WORK ITEM A: Whose rules does the copyright text say it follows when discussing what can be copyrighted?

What can’t be Copyrighted?

Copyright Registration

In the present highly competitive world, everyone wants to make more and more profit. For this, people sometimes may follow the unlawful path of copying and using others’ work without seeking permission. To avoid such happenings that lead to infringement of their work, owners usually use copyrights. Undoubtedly, the Registered Copyrights facilitate the original creators to prevent unauthorized users from making profits in this manner. However, this way of avoiding infringement issues does not apply to all sorts of things. So if you have written the upcoming hit song, crafted a slogan, or come up with a recipe, ensure whether you can copyright them or not.

Things that can be Copyrighted

Intellectual Property Rights (IPR), including copyrights, trademarks, and others are country-specific. Here, we are discussing the rights as per the US Copyright Office, which states that copyrights protect the things that exist in tangible form.

WORK ITEM B: Pull out every line in the records that contains the word "mesmo". Case counts.

LISTED ENTRIES:
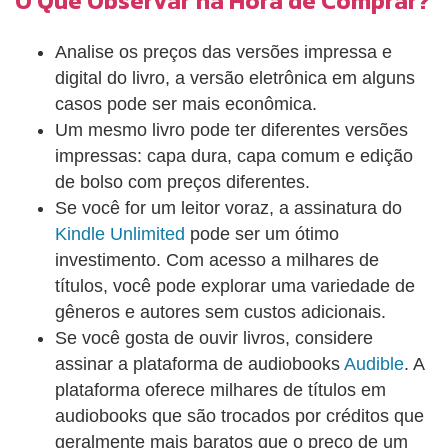
O Que Observar na Hora de Comprar?
caminhões pelas estradas da Europa. Para eles
restam poucas opções de uma vida “melhor”: uma
Analise os preços das versões impressa e
delas é alistar-se na primeira guerra que aparece.
digital do livro, a versão eletrônica em alguns
Enzo ficou com essa opção. Existem fatos que a
casos pode ser mais econômica.
gente gostaria de esquecer, não gostaria de lembrar
Um mesmo livro pode ter diferentes versões
nem mesmo o mínimo detalhe. A memória,
impressas: capa dura, capa comum e edição
entretanto, não tem esse poder, ou pelo menos a
de bolso com preços diferentes.
minha não tem. Existem lugares onde nascer
Se você for um leitor voraz, a assinatura do
implica ter culpa. Onde o primeiro suspiro e o último
Kindle Unlimited
pode ser um ótimo
catarro têm valor equivalente, o valor da culpa.
investimento. Com acesso a milhares de
Vincenzo, 24 anos, pedreiro. Giuseppe, 25 anos,
títulos, você pode explorar uma variedade de
marceneiro. Ambos sabem que a profissão que
gêneros e autores sem custos adicionais.
exercem não lhes dará trégua antes dos quarenta.
Se você gosta de ouvir livros, considere
Pensam em partir de Nápoles e se sentem
assinar a plataforma de audiobooks
Audible
. A
derrotados por não conseguir partir. Sabem que
plataforma oferece milhares de títulos em
permanecer significa aceitar o peso da culpa de
audiobooks que são trocados por créditos que
terem nascido naquele lugar. É domingo e estão
geralmente mais baratos que o preço de um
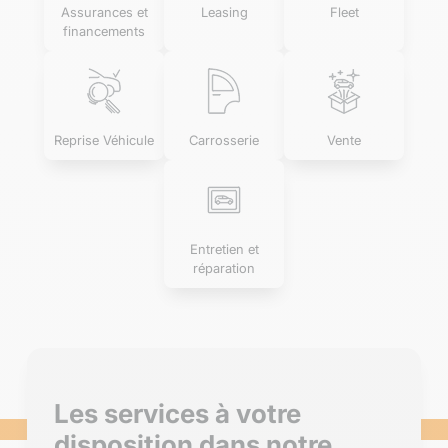
Assurances et
Leasing
Fleet
financements
Reprise Véhicule
Carrosserie
Vente
Entretien et
réparation
Les services à votre
disposition dans notre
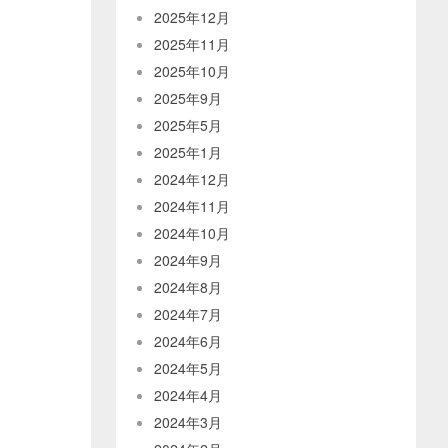
2025年12月
2025年11月
2025年10月
2025年9月
2025年5月
2025年1月
2024年12月
2024年11月
2024年10月
2024年9月
2024年8月
2024年7月
2024年6月
2024年5月
2024年4月
2024年3月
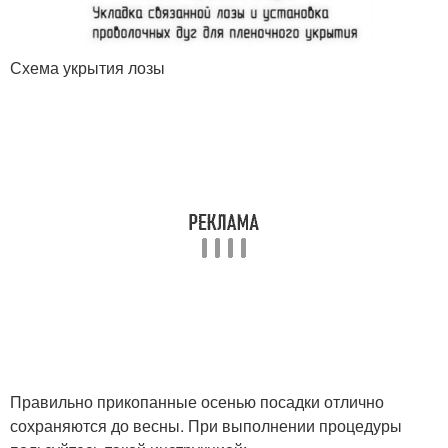
Схема укрытия лозы
Правильно прикопанные осенью посадки отлично
сохраняются до весны. При выполнении процедуры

EXERCISE RESULT A: The US Copyright Office.

EXERCISE RESULT B:
Um mesmo livro pode ter diferentes versões
nem mesmo o mínimo detalhe. A memória,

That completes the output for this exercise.